--- Exercise data Enclosed Below ---

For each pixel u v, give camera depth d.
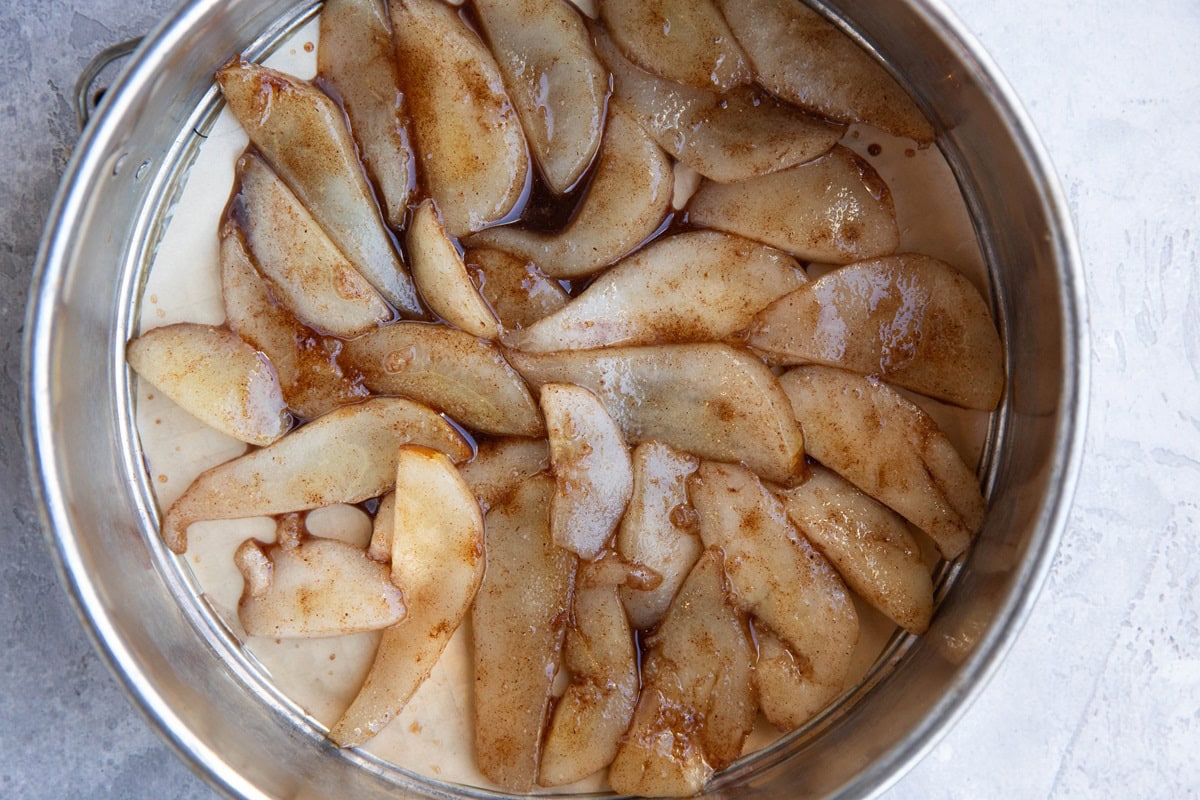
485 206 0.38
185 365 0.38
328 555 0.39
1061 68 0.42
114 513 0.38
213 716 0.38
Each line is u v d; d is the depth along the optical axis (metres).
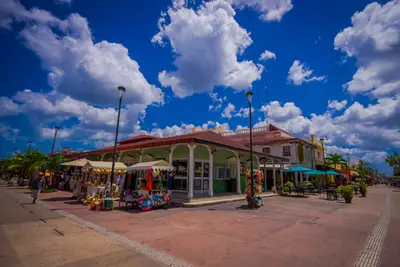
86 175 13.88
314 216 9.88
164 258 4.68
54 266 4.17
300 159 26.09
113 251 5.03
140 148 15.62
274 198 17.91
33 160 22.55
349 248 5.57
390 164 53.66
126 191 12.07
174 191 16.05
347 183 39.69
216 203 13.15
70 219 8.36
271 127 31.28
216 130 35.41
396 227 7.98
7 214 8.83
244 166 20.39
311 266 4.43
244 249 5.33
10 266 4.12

--- End of Enclosed Exercise data ---

● Task brief
A faithful copy of every record is required, with no pictures included.

● Answer to this problem
For each pixel u v, give camera depth d.
485 206 0.38
185 365 0.38
328 555 0.39
1061 68 0.42
114 513 0.38
213 716 0.38
Each line is u v d; d is the depth along the optical axis (metres).
86 175 13.88
314 216 9.88
164 258 4.68
54 266 4.17
300 159 26.09
113 251 5.03
140 148 15.62
274 198 17.91
33 160 22.55
349 248 5.57
390 164 53.66
126 191 12.07
174 191 16.05
347 183 39.69
216 203 13.15
70 219 8.36
271 127 31.28
216 130 35.41
396 227 7.98
7 214 8.83
244 166 20.39
311 266 4.43
244 249 5.33
10 266 4.12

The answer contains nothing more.